**Activity**
From the first line of the listing to the last, set down everything exactly, but skip the images.

**Provided data**
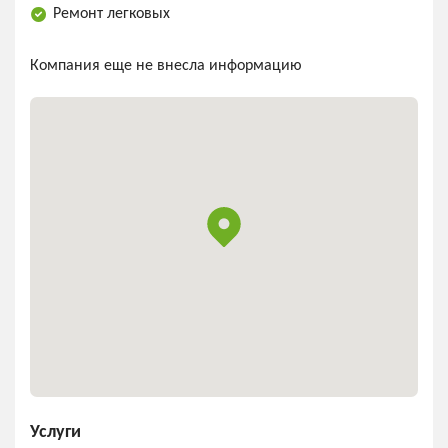
Ремонт легковых
Компания еще не внесла информацию
Услуги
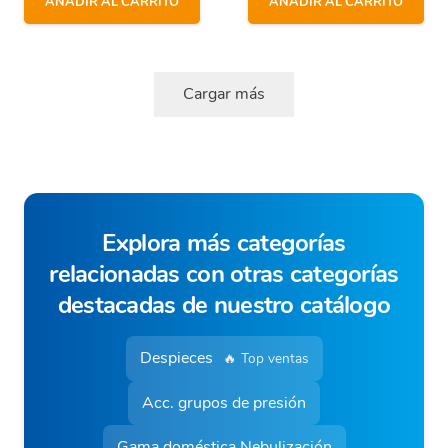
AÑADIR AL CARRITO
AÑADIR AL CARRITO
Cargar más
Explora más categorías
relacionadas con otras categorías
destacadas de nuestro catálogo
Despieces
🔥 Top ventas
Acc. grupos de presión
Gama doméstica Nebulización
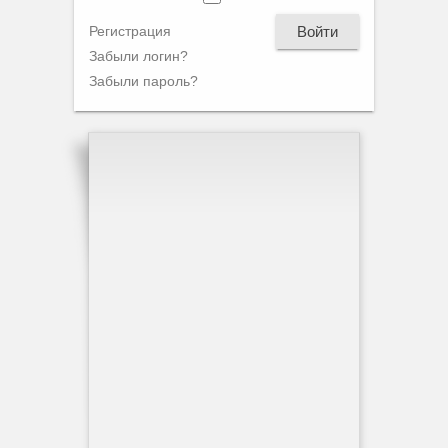
Войти
Регистрация
Забыли логин?
Забыли пароль?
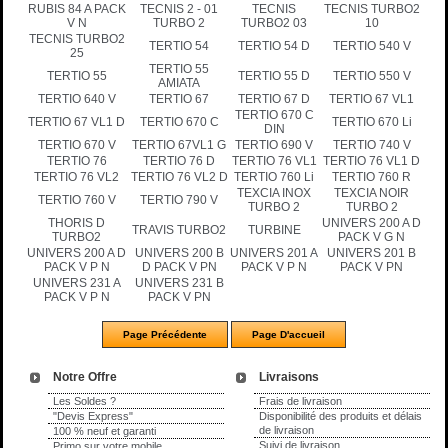
RUBIS 84 A PACK
TECNIS 2 - 01
TECNIS
TECNIS TURBO2
V N
TURBO 2
TURBO2 03
10
TECNIS TURBO2
TERTIO 54
TERTIO 54 D
TERTIO 540 V
25
TERTIO 55
TERTIO 55
TERTIO 55 D
TERTIO 550 V
AMIATA
TERTIO 640 V
TERTIO 67
TERTIO 67 D
TERTIO 67 VL1
TERTIO 670 C
TERTIO 67 VL1 D
TERTIO 670 C
TERTIO 670 Li
DIN
TERTIO 670 V
TERTIO 67VL1 G
TERTIO 690 V
TERTIO 740 V
TERTIO 76
TERTIO 76 D
TERTIO 76 VL1
TERTIO 76 VL1 D
TERTIO 76 VL2
TERTIO 76 VL2 D
TERTIO 760 Li
TERTIO 760 R
TEXCIA INOX
TEXCIA NOIR
TERTIO 760 V
TERTIO 790 V
TURBO 2
TURBO 2
THORIS D
UNIVERS 200 A D
TRAVIS TURBO2
TURBINE
TURBO2
PACK V G N
UNIVERS 200 A D
UNIVERS 200 B
UNIVERS 201 A
UNIVERS 201 B
PACK V P N
D PACK V PN
PACK V P N
PACK V PN
UNIVERS 231 A
UNIVERS 231 B
PACK V P N
PACK V PN
Notre Offre
Livraisons
Les Soldes ?
Frais de livraison
"Devis Express"
Disponibilité des produits et délais
de livraison
100 % neuf et garanti
Suivi de livraison
Primo sur votre mobile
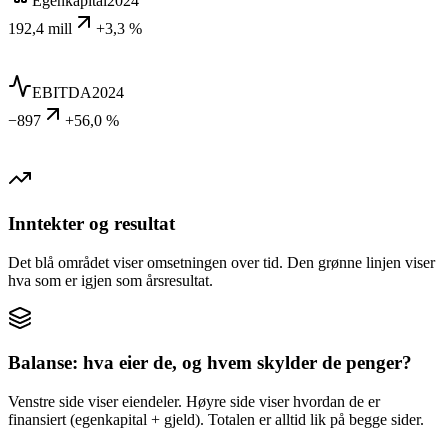
Egenkapital
2024
192,4 mill
+3,3 %
EBITDA
2024
−897
+56,0 %
Inntekter og resultat
Det blå området viser omsetningen over tid. Den grønne linjen viser
hva som er igjen som årsresultat.
Balanse: hva eier de, og hvem skylder de penger?
Venstre side viser eiendeler. Høyre side viser hvordan de er
finansiert (egenkapital + gjeld). Totalen er alltid lik på begge sider.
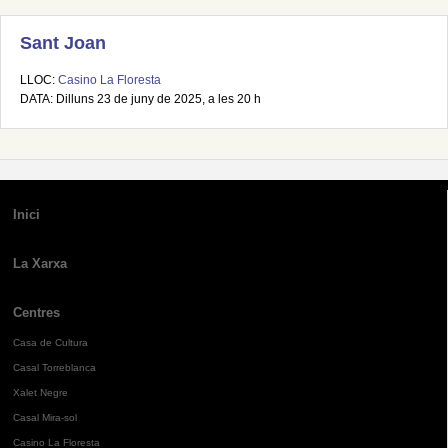
Sant Joan
LLOC:
Casino La Floresta
DATA: Dilluns 23 de juny de 2025, a les 20 h
Inici
La Xarxa
Centres
Casa de Cultura
Casal Torreblanca
Xalet Negre
Casal Mira-sol
Casino La Floresta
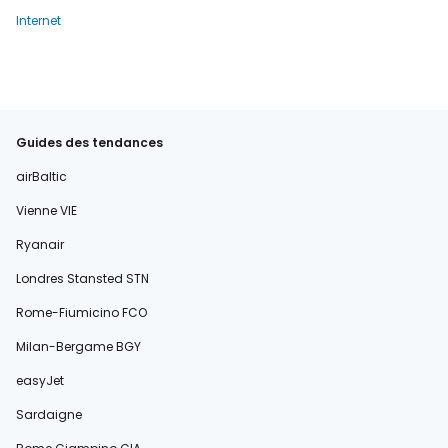
Internet
Guides des tendances
airBaltic
Vienne VIE
Ryanair
Londres Stansted STN
Rome-Fiumicino FCO
Milan-Bergame BGY
easyJet
Sardaigne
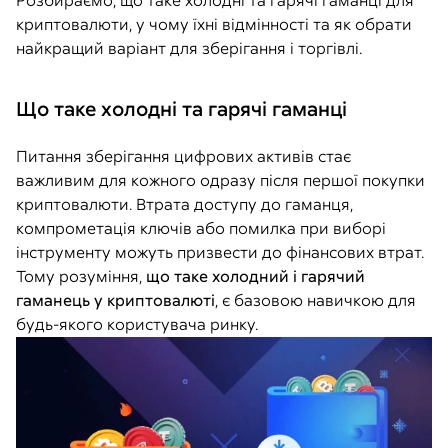
Розбираємо, що таке холодні та гарячі гаманці для
криптовалюти, у чому їхні відмінності та як обрати
найкращий варіант для зберігання і торгівлі.
Що таке холодні та гарячі гаманці
Питання зберігання цифрових активів стає
важливим для кожного одразу після першої покупки
криптовалюти. Втрата доступу до гаманця,
компрометація ключів або помилка при виборі
інструменту можуть призвести до фінансових втрат.
Тому розуміння,
що таке холодний і гарячий
гаманець у криптовалюті
, є базовою навичкою для
будь-якого користувача ринку.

**Written solution**
Ремонт легковых
Компания еще не внесла информацию
Услуги
AÑADIR AL CARRITO
AÑADIR AL CARRITO
Cargar más
Explora más categorías
relacionadas con otras categorías
destacadas de nuestro catálogo
Despieces
🔥 Top ventas
Acc. grupos de presión
Gama doméstica Nebulización
Войти
Регистрация
Забыли логин?
Забыли пароль?
RUBIS 84 A PACK
TECNIS 2 - 01
TECNIS
TECNIS TURBO2
V N
TURBO 2
TURBO2 03
10
TECNIS TURBO2
TERTIO 54
TERTIO 54 D
TERTIO 540 V
25
TERTIO 55
TERTIO 55
TERTIO 55 D
TERTIO 550 V
AMIATA
TERTIO 640 V
TERTIO 67
TERTIO 67 D
TERTIO 67 VL1
TERTIO 670 C
TERTIO 67 VL1 D
TERTIO 670 C
TERTIO 670 Li
DIN
TERTIO 670 V
TERTIO 67VL1 G
TERTIO 690 V
TERTIO 740 V
TERTIO 76
TERTIO 76 D
TERTIO 76 VL1
TERTIO 76 VL1 D
TERTIO 76 VL2
TERTIO 76 VL2 D
TERTIO 760 Li
TERTIO 760 R
TEXCIA INOX
TEXCIA NOIR
TERTIO 760 V
TERTIO 790 V
TURBO 2
TURBO 2
THORIS D
UNIVERS 200 A D
TRAVIS TURBO2
TURBINE
TURBO2
PACK V G N
UNIVERS 200 A D
UNIVERS 200 B
UNIVERS 201 A
UNIVERS 201 B
PACK V P N
D PACK V PN
PACK V P N
PACK V PN
UNIVERS 231 A
UNIVERS 231 B
PACK V P N
PACK V PN
Notre Offre
Livraisons
Les Soldes ?
Frais de livraison
"Devis Express"
Disponibilité des produits et délais
de livraison
100 % neuf et garanti
Suivi de livraison
Primo sur votre mobile
Egenkapital
2024
192,4 mill
+3,3 %
EBITDA
2024
−897
+56,0 %
Inntekter og resultat
Det blå området viser omsetningen over tid. Den grønne linjen viser
hva som er igjen som årsresultat.
Balanse: hva eier de, og hvem skylder de penger?
Venstre side viser eiendeler. Høyre side viser hvordan de er
finansiert (egenkapital + gjeld). Totalen er alltid lik på begge sider.
Sant Joan
LLOC:
Casino La Floresta
DATA: Dilluns 23 de juny de 2025, a les 20 h
Inici
La Xarxa
Centres
Casa de Cultura
Casal Torreblanca
Xalet Negre
Casal Mira-sol
Casino La Floresta
Internet
Guides des tendances
airBaltic
Vienne VIE
Ryanair
Londres Stansted STN
Rome-Fiumicino FCO
Milan-Bergame BGY
easyJet
Sardaigne
Розбираємо, що таке холодні та гарячі гаманці для
криптовалюти, у чому їхні відмінності та як обрати
найкращий варіант для зберігання і торгівлі.
Що таке холодні та гарячі гаманці
Питання зберігання цифрових активів стає
важливим для кожного одразу після першої покупки
криптовалюти. Втрата доступу до гаманця,
компрометація ключів або помилка при виборі
інструменту можуть призвести до фінансових втрат.
Тому розуміння,
що таке холодний і гарячий
гаманець у криптовалюті
, є базовою навичкою для
будь-якого користувача ринку.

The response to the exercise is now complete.